I’ve got a service running with FastAPI and connecting to a ray cluster. My issue is that when the ray cluster crashes, for some reason, the fastAPI application stays alive, making the whole service unresponsive. I’d need a way to stop the whole application, letting crash the pod. AT the moment I cannot even get notified of the situation if I do not look at the logs

SOme mor edetails:

I have one pod starting a ray cluster with
ray tart --head
And in the same pod I then star a fastapi app which I serve with gunicorn and uvicorn workers.
The app creates one ray actor which is essentially a pika client which consumes from a specific queue and does heavy calculation (it is a preprocessing/training ML application). WHht at some point happens is that at some point the ray cluster stops, not sure why, trying to find out in the logs but no luck yet. Now my big issue is not that the ray cluster stops, it might just go out of memory and it is fine, but the problem is that when the ray cluster stops the gunicorn served application does not stop, it keeps restarting the workers, which will fail forever as the ray cluster instance is off.
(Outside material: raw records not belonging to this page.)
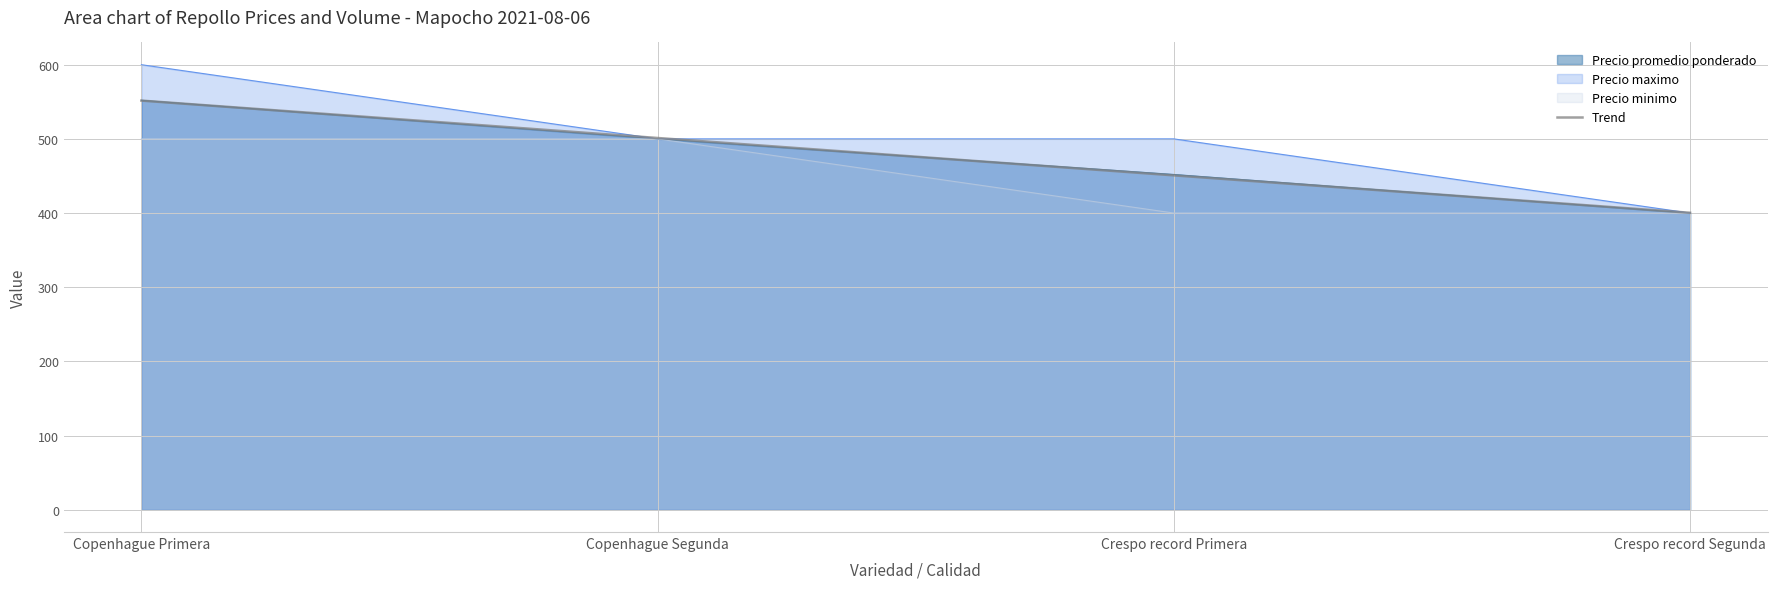

True or false: Precio minimo and Precio promedio ponderado cross at least once.

False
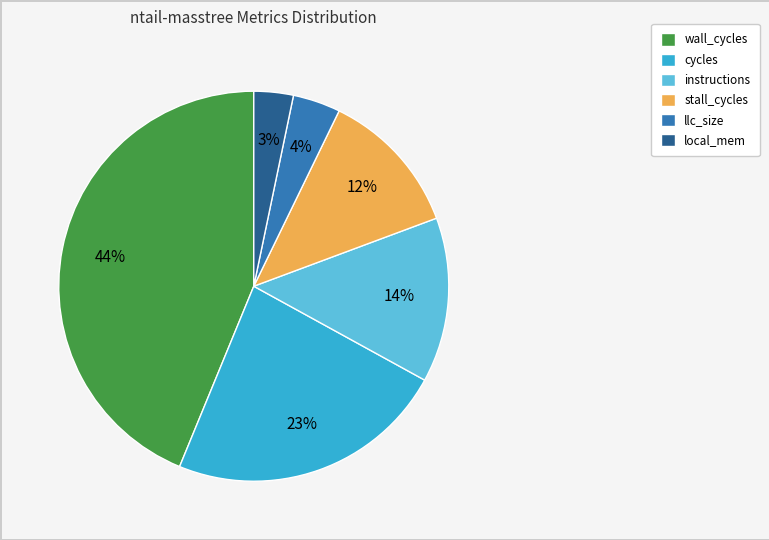

Between instructions and stall_cycles, which is larger?

instructions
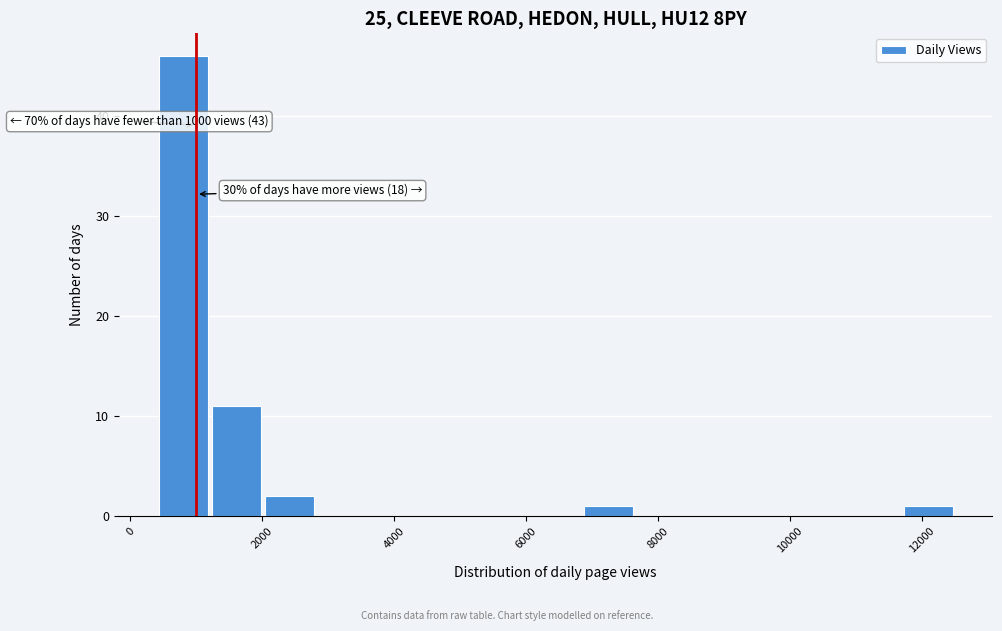

Over which range of the x-axis is the bar tallest?

400 to 1200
Now I’d need to have a way to stop the gunicorn app if the ray client gets disconnected but I cannot find it.

import ray
from fastapi import FastAPI
from domain.dummy_worker import DummyWorker

app = FastAPI()

@app.get("/")
def read_root():
return {“Hello”: f"World {ray.get(dummy2.gimme_a_number.remote())}"}

@app.on_event(“startup”)
def main():
ray.init(address=“auto”, dashboard_host=“127.0.0.1”,
dashboard_port=8260,
_memory=78643200)

Dummy = ray.remote(DummyWorker)

dummy = Dummy.remote()

dummy.run.remote()

global dummy2
dummy2 = Dummy.remote()

if name == “main”:
main()

in order to run it I have an sh script which I run in my docker container as CMD entry point,
the sh script essentually does:

ray start --head

sh start.sh

and start.sh is essentially the one available in tinagolo’s docker image, which configures gunicorn and at the end just does:

gunicorn -k blabla.UvicornWOrker $"APPLICATION_NAME"

Now when ray crashes for some reason, the application becomes unresponsive

So, if there’s a way to detect Ray failure, that will be sufficient to solve your problem?

e.g., you can have a background task that checks the health of ray, and when it detects Ray failures, it can kill the fast API process.